- SOURCE DATA
▽

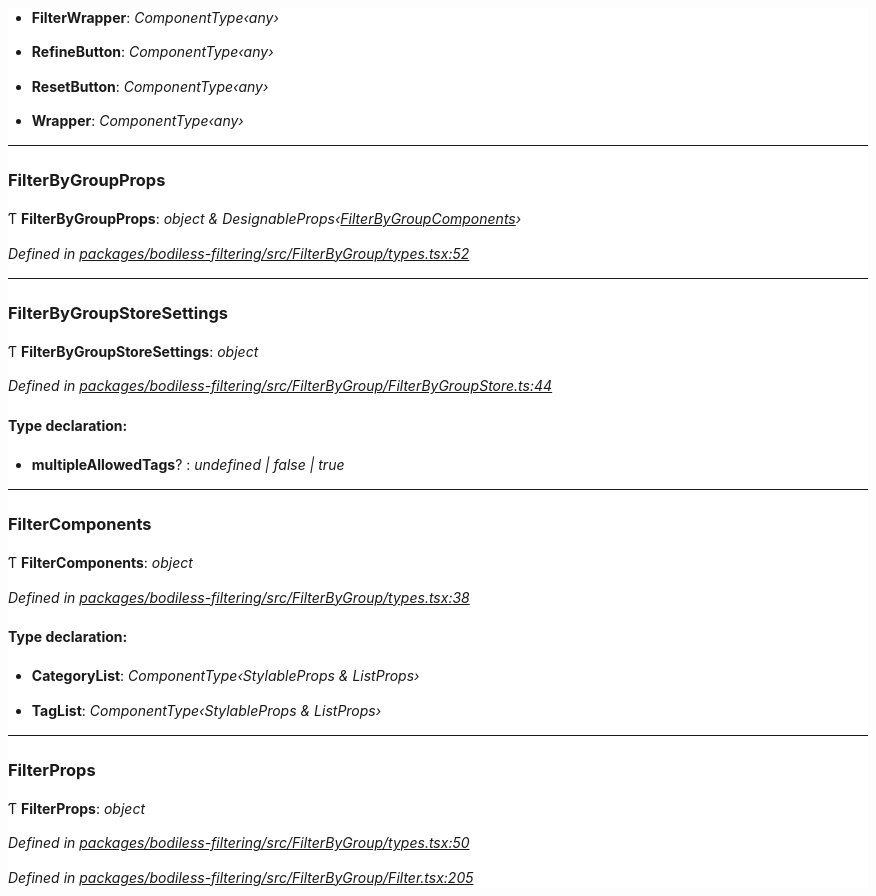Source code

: * **FilterWrapper**: *ComponentType‹any›*

* **RefineButton**: *ComponentType‹any›*

* **ResetButton**: *ComponentType‹any›*

* **Wrapper**: *ComponentType‹any›*

___

###  FilterByGroupProps

Ƭ **FilterByGroupProps**: *object & DesignableProps‹[FilterByGroupComponents](globals.md#filterbygroupcomponents)›*

*Defined in [packages/bodiless-filtering/src/FilterByGroup/types.tsx:52](https://github.com/johnsonandjohnson/Bodiless-JS/blob/63a0b81d/packages/bodiless-filtering/src/FilterByGroup/types.tsx#L52)*

___

###  FilterByGroupStoreSettings

Ƭ **FilterByGroupStoreSettings**: *object*

*Defined in [packages/bodiless-filtering/src/FilterByGroup/FilterByGroupStore.ts:44](https://github.com/johnsonandjohnson/Bodiless-JS/blob/63a0b81d/packages/bodiless-filtering/src/FilterByGroup/FilterByGroupStore.ts#L44)*

#### Type declaration:

* **multipleAllowedTags**? : *undefined | false | true*

___

###  FilterComponents

Ƭ **FilterComponents**: *object*

*Defined in [packages/bodiless-filtering/src/FilterByGroup/types.tsx:38](https://github.com/johnsonandjohnson/Bodiless-JS/blob/63a0b81d/packages/bodiless-filtering/src/FilterByGroup/types.tsx#L38)*

#### Type declaration:

* **CategoryList**: *ComponentType‹StylableProps & ListProps›*

* **TagList**: *ComponentType‹StylableProps & ListProps›*

___

###  FilterProps

Ƭ **FilterProps**: *object*

*Defined in [packages/bodiless-filtering/src/FilterByGroup/types.tsx:50](https://github.com/johnsonandjohnson/Bodiless-JS/blob/63a0b81d/packages/bodiless-filtering/src/FilterByGroup/types.tsx#L50)*

*Defined in [packages/bodiless-filtering/src/FilterByGroup/Filter.tsx:205](https://github.com/johnsonandjohnson/Bodiless-JS/blob/63a0b81d/packages/bodiless-filtering/src/FilterByGroup/Filter.tsx#L205)*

△

- WHAT YOU SHOULD DO
Report every line of the entries that carries the word "github".

- SOLUTION TO THIS TASK
*Defined in [packages/bodiless-filtering/src/FilterByGroup/types.tsx:52](https://github.com/johnsonandjohnson/Bodiless-JS/blob/63a0b81d/packages/bodiless-filtering/src/FilterByGroup/types.tsx#L52)*
*Defined in [packages/bodiless-filtering/src/FilterByGroup/FilterByGroupStore.ts:44](https://github.com/johnsonandjohnson/Bodiless-JS/blob/63a0b81d/packages/bodiless-filtering/src/FilterByGroup/FilterByGroupStore.ts#L44)*
*Defined in [packages/bodiless-filtering/src/FilterByGroup/types.tsx:38](https://github.com/johnsonandjohnson/Bodiless-JS/blob/63a0b81d/packages/bodiless-filtering/src/FilterByGroup/types.tsx#L38)*
*Defined in [packages/bodiless-filtering/src/FilterByGroup/types.tsx:50](https://github.com/johnsonandjohnson/Bodiless-JS/blob/63a0b81d/packages/bodiless-filtering/src/FilterByGroup/types.tsx#L50)*
*Defined in [packages/bodiless-filtering/src/FilterByGroup/Filter.tsx:205](https://github.com/johnsonandjohnson/Bodiless-JS/blob/63a0b81d/packages/bodiless-filtering/src/FilterByGroup/Filter.tsx#L205)*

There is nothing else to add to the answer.